Supplied records:
____
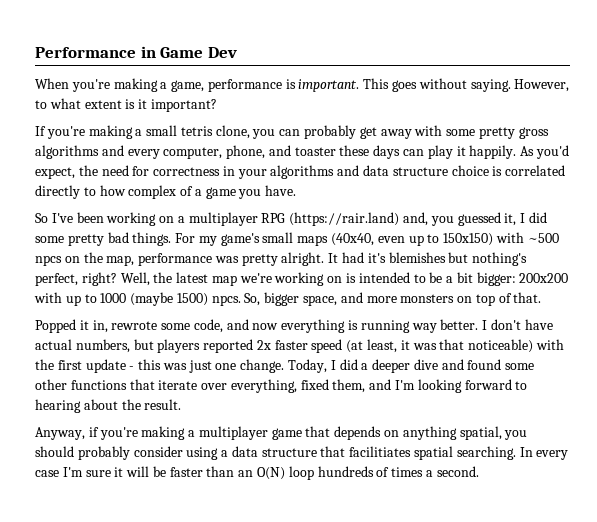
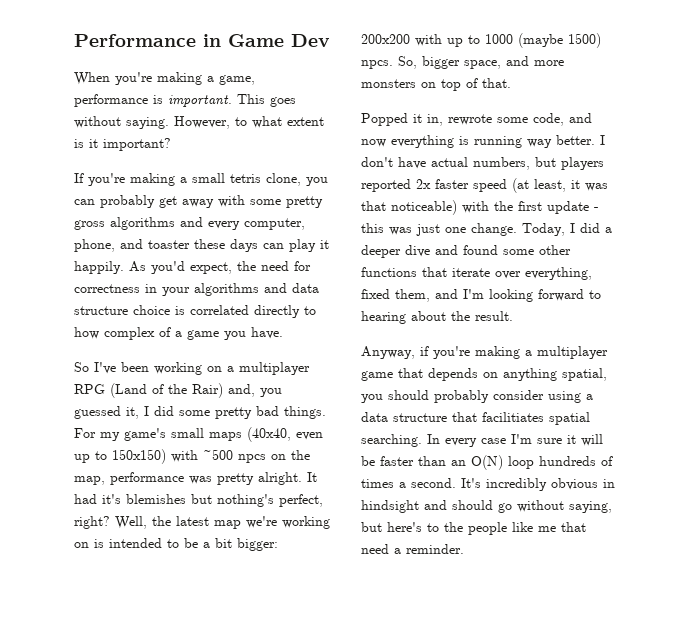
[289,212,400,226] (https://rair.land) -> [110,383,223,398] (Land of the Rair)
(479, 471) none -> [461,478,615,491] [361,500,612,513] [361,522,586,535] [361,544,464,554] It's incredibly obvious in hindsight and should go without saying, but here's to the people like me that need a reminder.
____
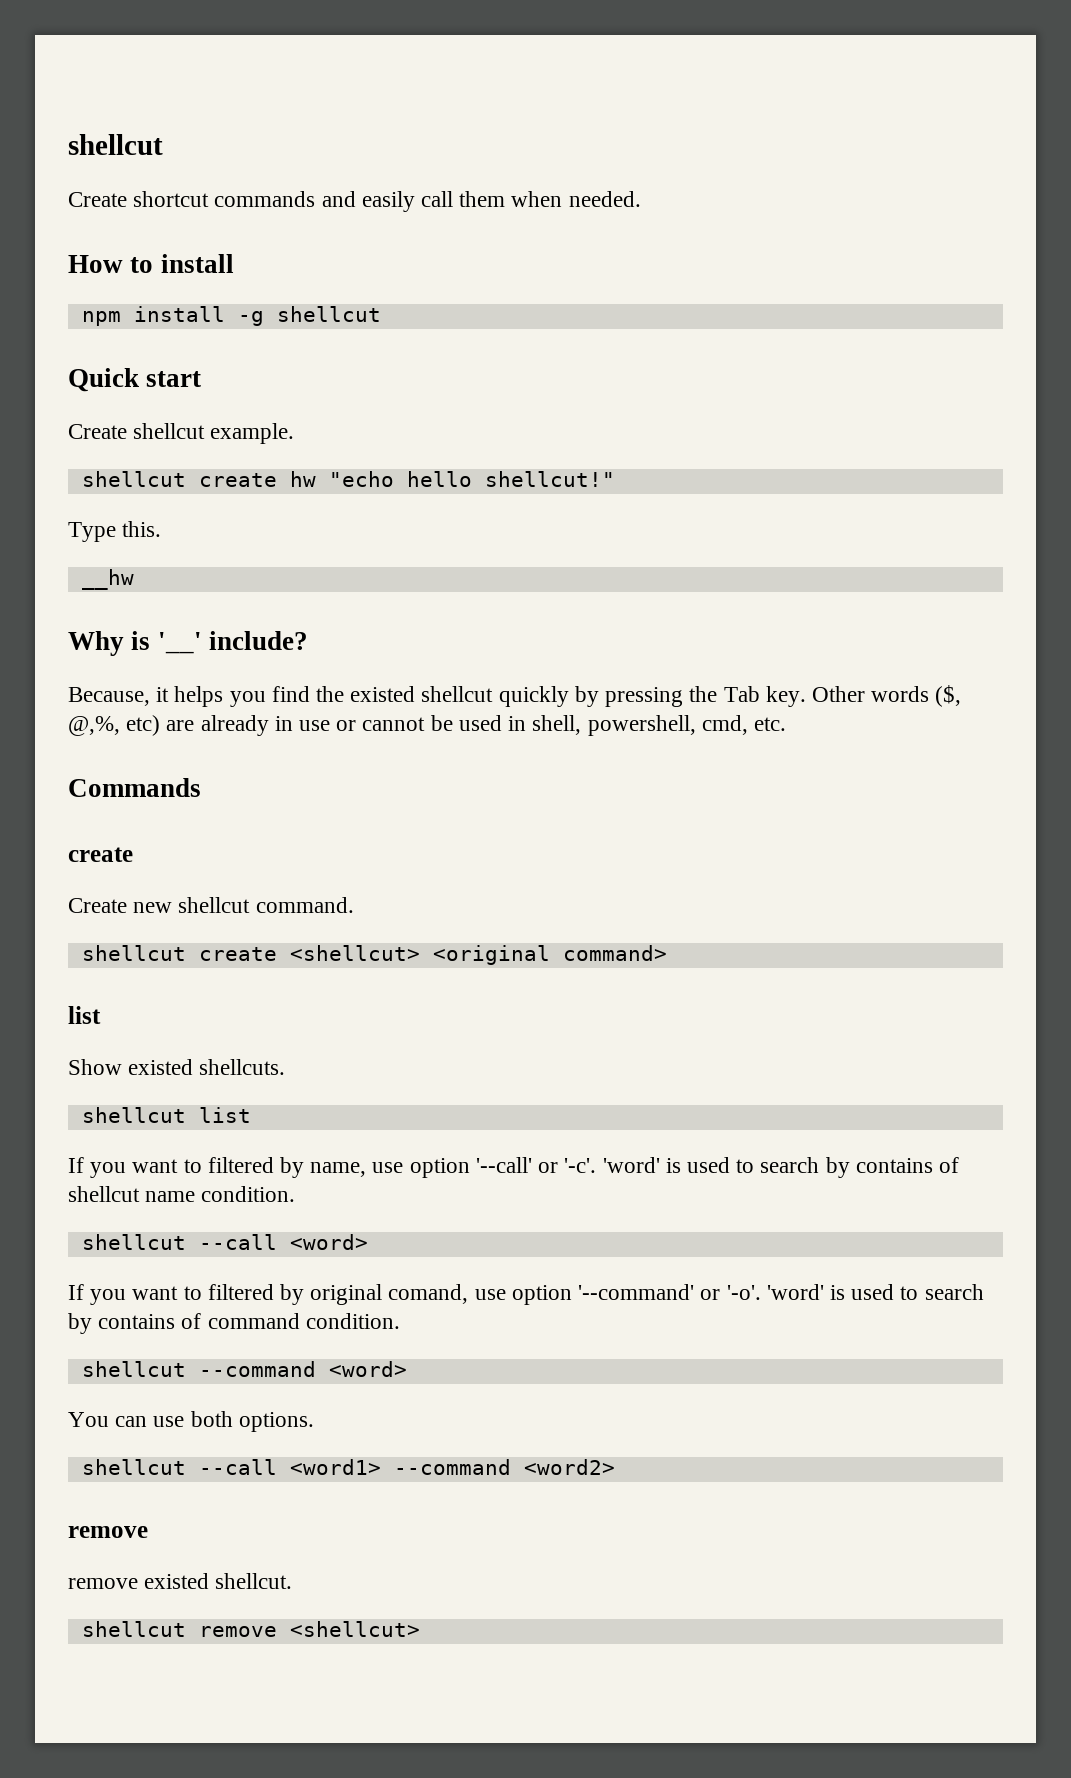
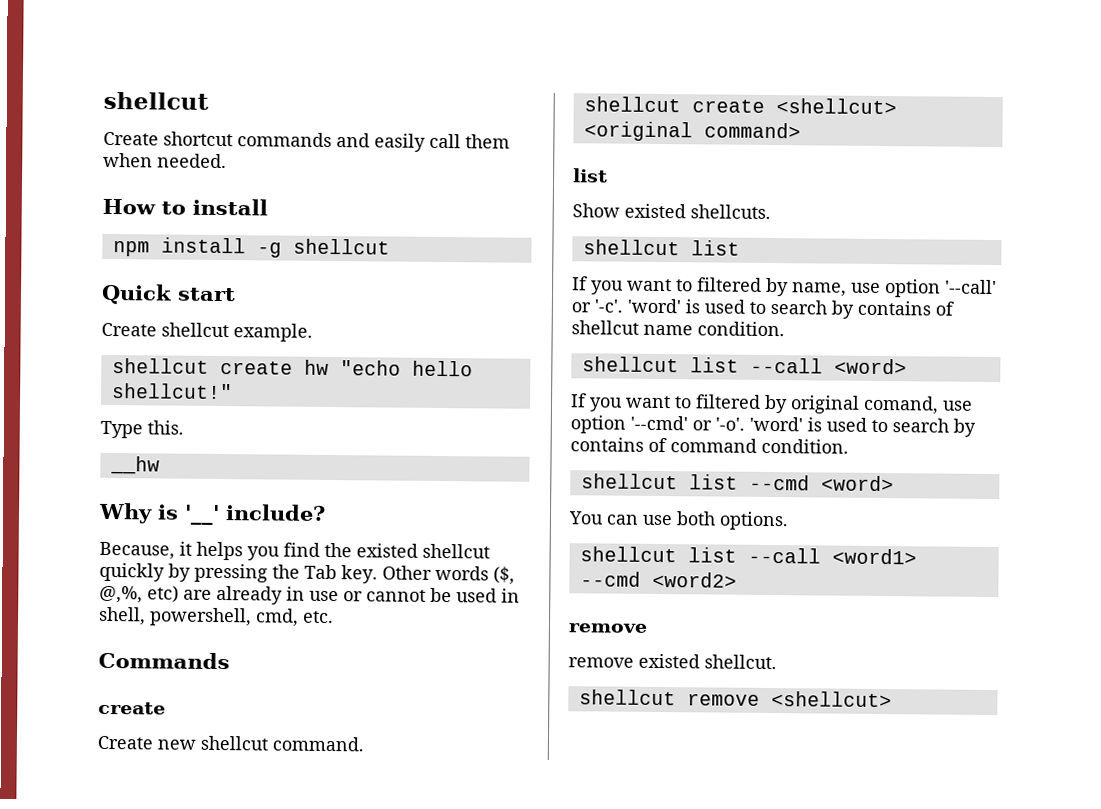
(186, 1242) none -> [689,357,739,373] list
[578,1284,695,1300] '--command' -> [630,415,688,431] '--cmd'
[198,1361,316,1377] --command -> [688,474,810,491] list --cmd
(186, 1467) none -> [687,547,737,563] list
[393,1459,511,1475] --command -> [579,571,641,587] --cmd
____
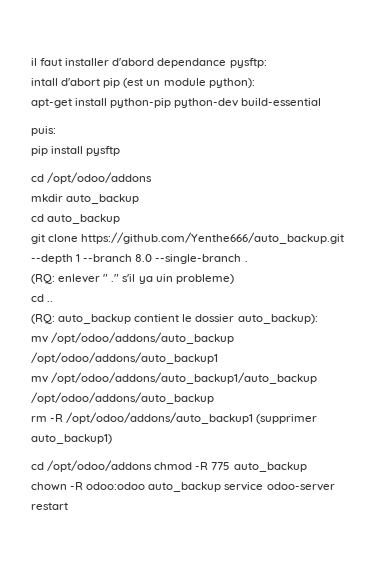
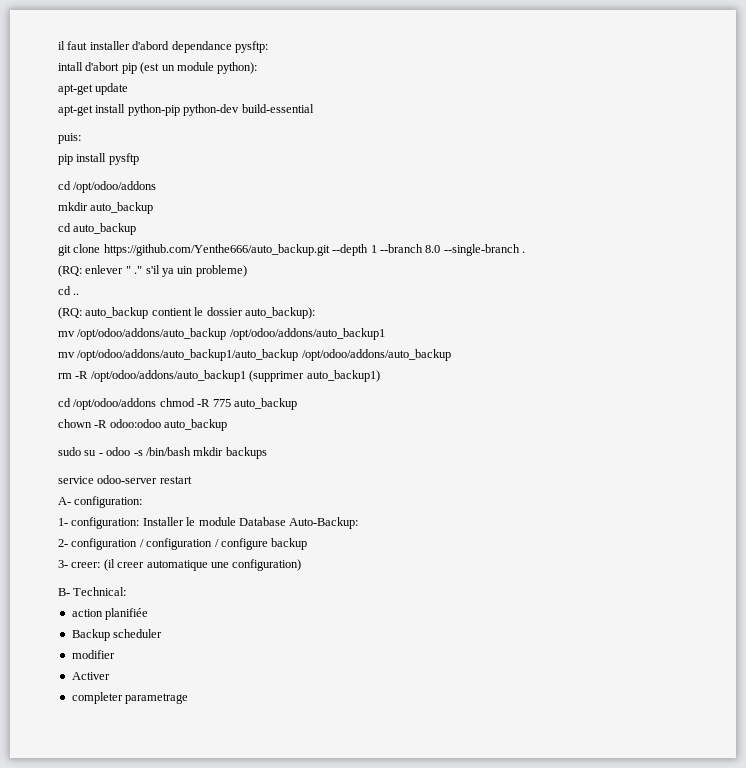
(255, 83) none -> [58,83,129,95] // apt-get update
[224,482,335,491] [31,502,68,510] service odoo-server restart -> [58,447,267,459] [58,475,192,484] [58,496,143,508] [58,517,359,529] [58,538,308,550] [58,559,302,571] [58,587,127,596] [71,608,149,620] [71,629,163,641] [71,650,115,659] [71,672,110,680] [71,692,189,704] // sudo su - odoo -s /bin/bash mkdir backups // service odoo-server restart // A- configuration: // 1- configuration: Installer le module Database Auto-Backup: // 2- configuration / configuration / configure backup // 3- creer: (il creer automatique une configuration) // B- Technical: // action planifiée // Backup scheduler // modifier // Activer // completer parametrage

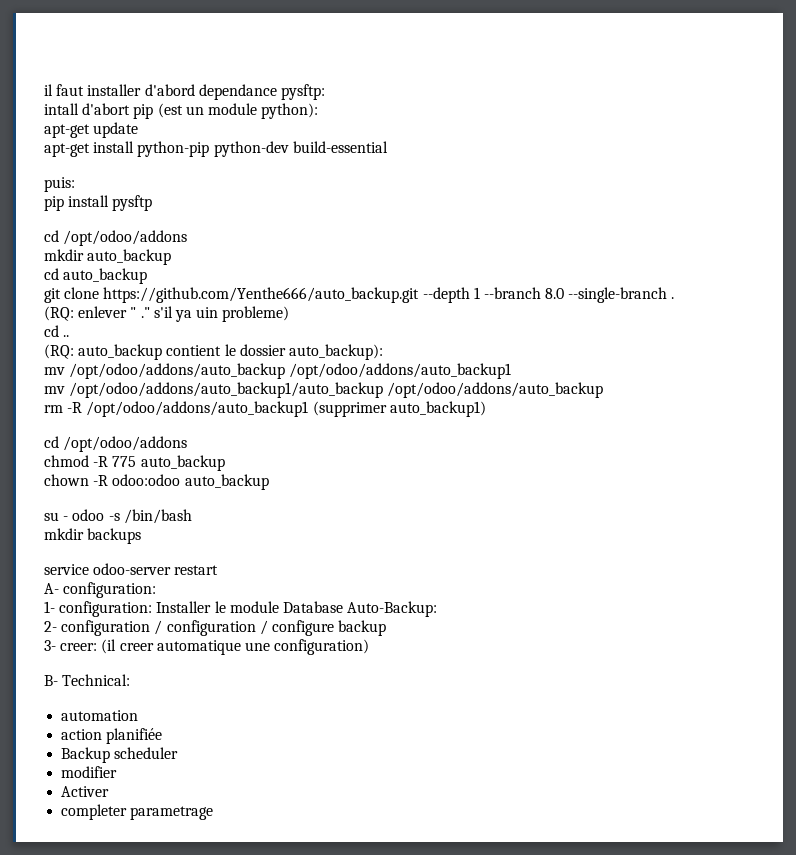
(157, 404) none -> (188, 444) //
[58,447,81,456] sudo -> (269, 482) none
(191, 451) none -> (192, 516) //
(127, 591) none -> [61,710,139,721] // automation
____
Task goal: Where the word "list" appears in a line of the entries above, count that line; give only the number.

Your solution: 3